Landmark coordinate records:
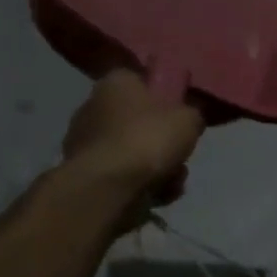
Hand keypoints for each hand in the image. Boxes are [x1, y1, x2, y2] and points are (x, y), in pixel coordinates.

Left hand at [60, 70, 204, 222]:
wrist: (109, 186)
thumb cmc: (148, 139)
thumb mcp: (189, 119)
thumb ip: (191, 114)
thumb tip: (187, 118)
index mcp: (115, 82)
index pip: (141, 80)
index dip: (164, 96)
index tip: (180, 114)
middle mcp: (94, 106)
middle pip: (139, 120)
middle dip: (162, 140)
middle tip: (179, 153)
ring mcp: (86, 141)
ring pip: (134, 151)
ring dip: (157, 167)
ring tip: (173, 182)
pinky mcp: (85, 173)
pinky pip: (123, 174)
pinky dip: (142, 185)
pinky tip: (158, 196)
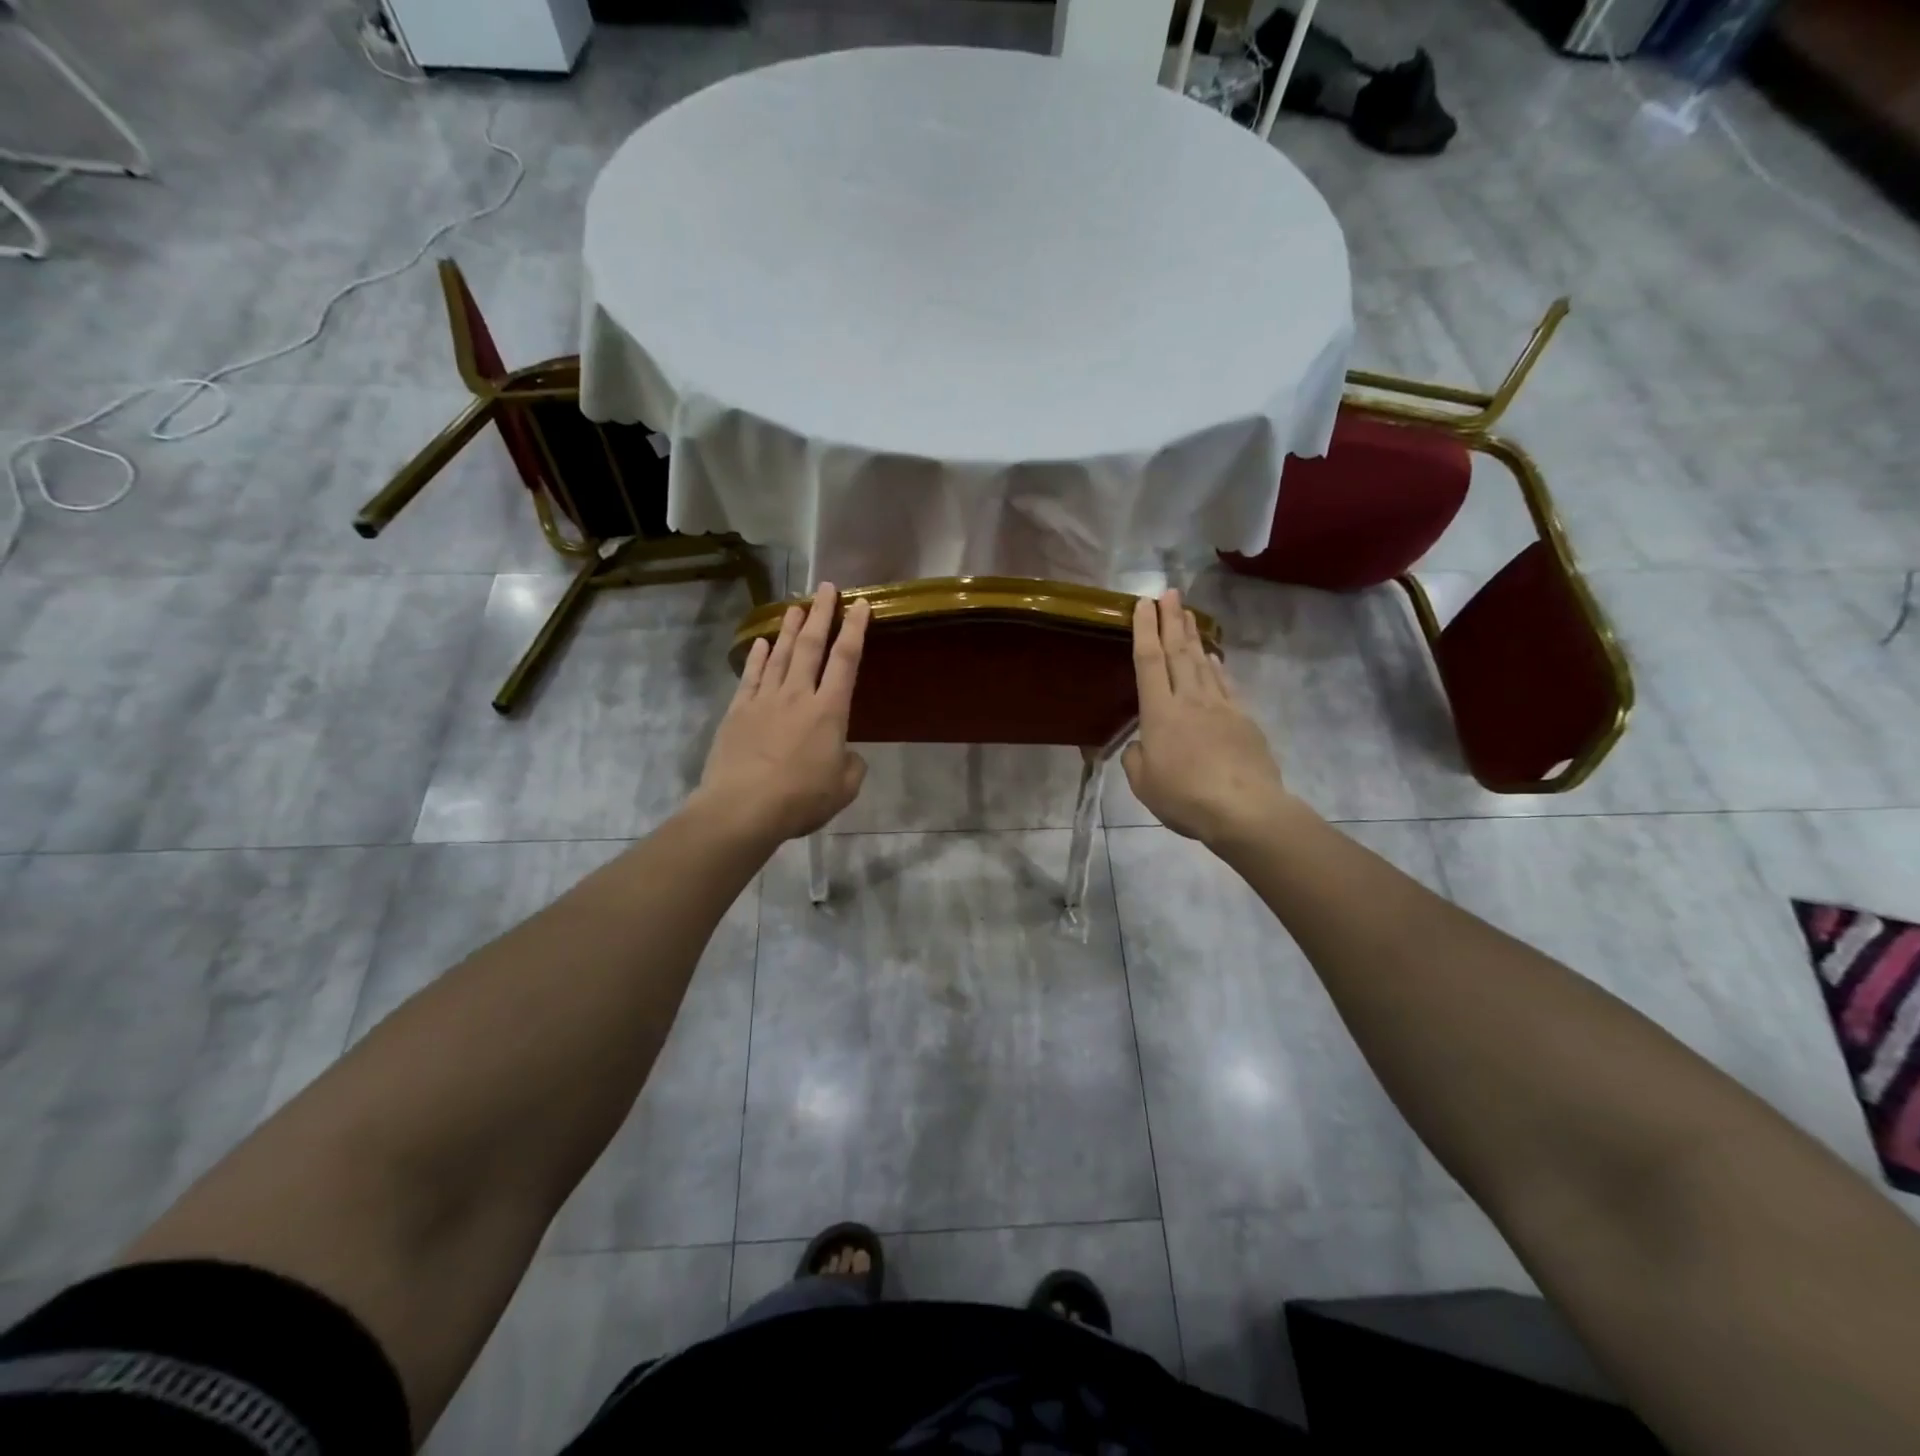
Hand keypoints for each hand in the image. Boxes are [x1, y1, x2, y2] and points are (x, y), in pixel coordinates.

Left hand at [694, 584, 870, 843]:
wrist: (743, 808)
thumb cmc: (800, 799)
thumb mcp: (843, 789)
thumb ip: (852, 767)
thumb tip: (847, 755)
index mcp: (830, 711)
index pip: (846, 660)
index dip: (855, 630)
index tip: (861, 605)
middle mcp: (798, 695)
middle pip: (812, 645)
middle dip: (821, 614)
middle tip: (827, 588)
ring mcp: (765, 700)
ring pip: (781, 654)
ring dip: (790, 628)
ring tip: (796, 606)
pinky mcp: (738, 711)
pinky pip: (751, 676)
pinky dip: (758, 657)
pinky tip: (763, 643)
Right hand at [1123, 589, 1295, 845]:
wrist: (1244, 809)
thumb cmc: (1185, 797)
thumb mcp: (1143, 784)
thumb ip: (1136, 758)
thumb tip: (1142, 744)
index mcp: (1159, 713)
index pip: (1149, 661)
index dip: (1144, 630)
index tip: (1143, 604)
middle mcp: (1189, 700)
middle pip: (1178, 652)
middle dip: (1171, 620)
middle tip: (1169, 593)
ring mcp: (1220, 707)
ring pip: (1203, 663)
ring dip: (1194, 636)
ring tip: (1188, 615)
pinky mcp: (1243, 719)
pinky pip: (1226, 684)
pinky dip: (1218, 668)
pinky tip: (1215, 659)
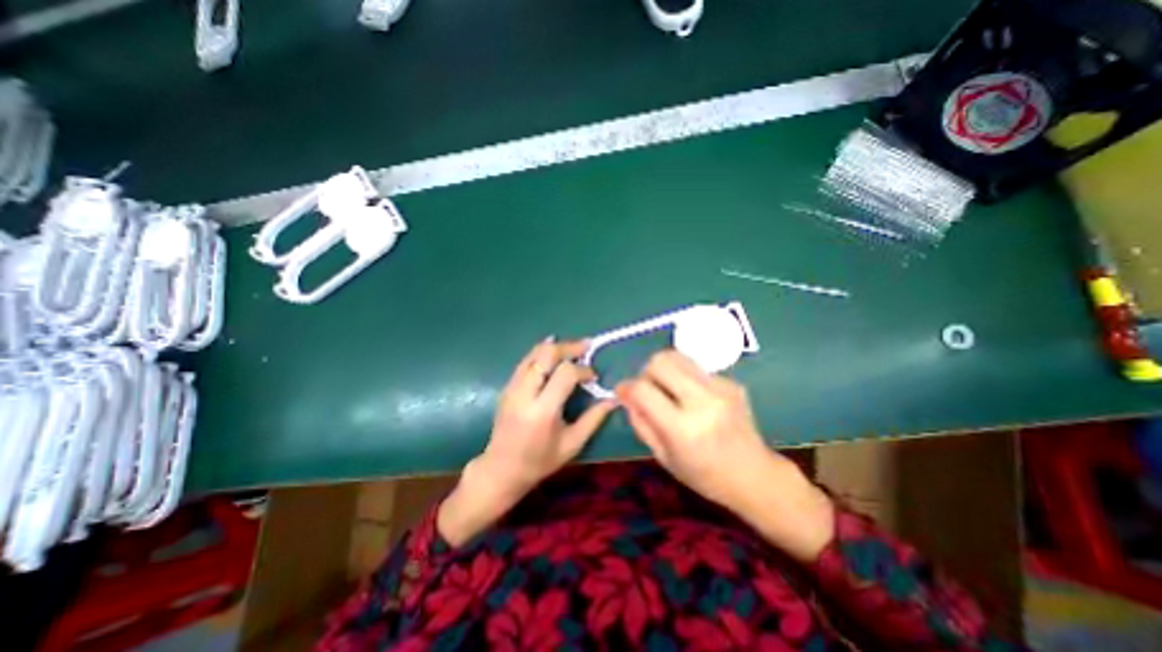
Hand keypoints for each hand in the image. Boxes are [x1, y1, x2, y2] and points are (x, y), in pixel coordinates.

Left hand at [439, 340, 616, 546]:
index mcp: (543, 411)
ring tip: (573, 348)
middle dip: (568, 347)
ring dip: (555, 347)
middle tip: (586, 347)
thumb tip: (613, 399)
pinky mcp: (507, 386)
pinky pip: (526, 361)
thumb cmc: (540, 461)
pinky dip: (541, 352)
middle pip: (546, 355)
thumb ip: (593, 419)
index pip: (565, 374)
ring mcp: (512, 387)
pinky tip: (553, 350)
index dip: (583, 370)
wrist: (501, 469)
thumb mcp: (572, 444)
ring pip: (534, 353)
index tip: (594, 376)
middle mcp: (525, 393)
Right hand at [621, 352, 831, 559]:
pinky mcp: (731, 382)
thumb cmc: (704, 475)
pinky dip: (686, 378)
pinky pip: (696, 368)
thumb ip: (640, 422)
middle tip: (649, 389)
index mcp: (682, 428)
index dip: (626, 387)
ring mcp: (720, 388)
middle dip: (646, 372)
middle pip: (661, 361)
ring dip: (665, 369)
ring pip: (678, 356)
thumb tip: (625, 394)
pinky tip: (694, 399)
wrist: (755, 475)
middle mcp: (702, 401)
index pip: (643, 389)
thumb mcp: (663, 457)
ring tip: (669, 390)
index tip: (622, 392)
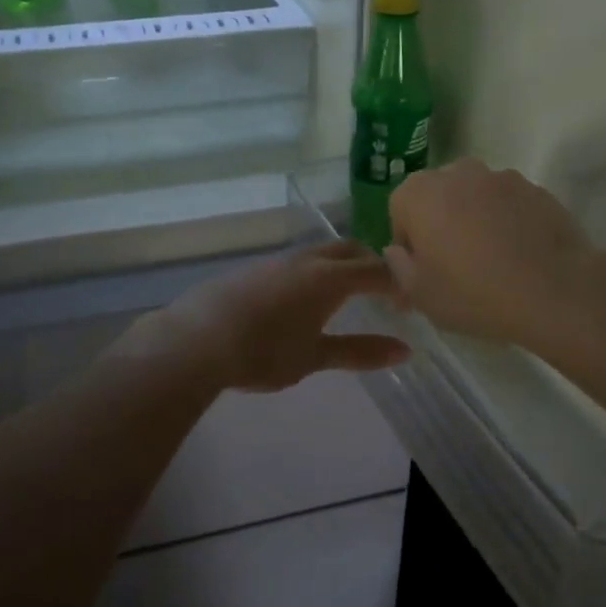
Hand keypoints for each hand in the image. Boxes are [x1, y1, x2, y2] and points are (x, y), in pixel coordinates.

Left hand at [112, 241, 409, 392]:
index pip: (376, 270)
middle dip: (371, 265)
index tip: (409, 303)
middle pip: (349, 249)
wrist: (196, 340)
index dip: (398, 284)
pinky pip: (296, 262)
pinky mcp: (253, 269)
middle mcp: (305, 260)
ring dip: (340, 266)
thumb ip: (360, 351)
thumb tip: (404, 350)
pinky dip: (314, 272)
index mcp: (328, 278)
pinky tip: (302, 300)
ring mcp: (276, 261)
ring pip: (320, 252)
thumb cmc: (262, 353)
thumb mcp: (315, 357)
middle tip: (383, 293)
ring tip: (345, 295)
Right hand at [386, 159, 604, 350]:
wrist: (555, 291)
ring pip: (474, 197)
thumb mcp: (421, 295)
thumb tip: (398, 252)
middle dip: (440, 222)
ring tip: (492, 259)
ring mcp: (500, 177)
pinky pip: (508, 204)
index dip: (409, 241)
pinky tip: (519, 254)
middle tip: (455, 264)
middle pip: (437, 196)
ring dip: (474, 219)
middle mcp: (456, 173)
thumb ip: (399, 267)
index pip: (399, 210)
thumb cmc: (474, 293)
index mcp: (419, 194)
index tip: (424, 270)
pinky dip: (507, 221)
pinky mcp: (536, 189)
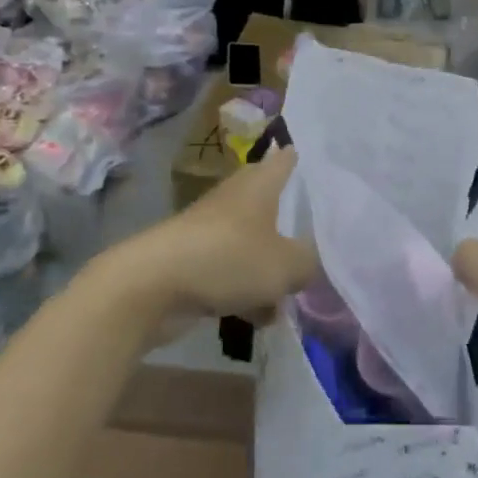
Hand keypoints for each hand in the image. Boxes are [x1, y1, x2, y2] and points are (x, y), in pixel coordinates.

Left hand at [150, 147, 318, 316]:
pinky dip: (245, 288)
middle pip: (269, 202)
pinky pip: (230, 270)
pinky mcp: (193, 260)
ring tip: (293, 292)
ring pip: (252, 241)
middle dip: (290, 221)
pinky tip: (261, 318)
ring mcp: (211, 229)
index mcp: (260, 184)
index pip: (285, 160)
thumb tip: (308, 263)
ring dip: (268, 263)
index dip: (303, 161)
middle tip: (319, 238)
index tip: (325, 170)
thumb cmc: (228, 258)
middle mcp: (235, 198)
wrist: (152, 286)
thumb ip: (308, 263)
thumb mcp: (286, 265)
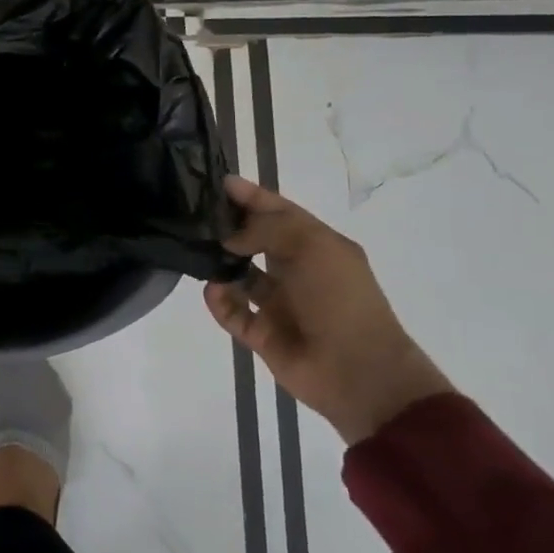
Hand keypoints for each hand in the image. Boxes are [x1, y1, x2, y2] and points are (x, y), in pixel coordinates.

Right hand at [204, 177, 452, 444]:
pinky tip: (213, 289)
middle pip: (255, 240)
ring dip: (220, 264)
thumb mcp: (311, 246)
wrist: (358, 372)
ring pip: (239, 276)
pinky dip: (220, 301)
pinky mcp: (262, 334)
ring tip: (196, 251)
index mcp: (317, 246)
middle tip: (194, 215)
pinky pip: (232, 312)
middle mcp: (296, 271)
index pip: (279, 211)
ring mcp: (279, 304)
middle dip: (229, 227)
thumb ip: (265, 229)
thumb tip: (229, 237)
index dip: (251, 195)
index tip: (218, 181)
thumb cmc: (340, 299)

**Task requirements:**
From the records above, repeat exactly the lines from the one with "index dip: (1144, 630)" through the one with "pinky tip: (1215, 659)", both included.

**Response area:**
index dip: (1144, 630)
index tip: (1143, 604)
middle mcp: (1189, 700)
middle pip: (1178, 652)
middle dip: (1171, 620)
middle tip: (1169, 593)
ring mcp: (1220, 707)
ring pip: (1203, 663)
ring dip: (1194, 636)
ring tip: (1188, 615)
pinky mcp: (1243, 719)
pinky pip: (1226, 684)
pinky dip: (1218, 668)
pinky tip: (1215, 659)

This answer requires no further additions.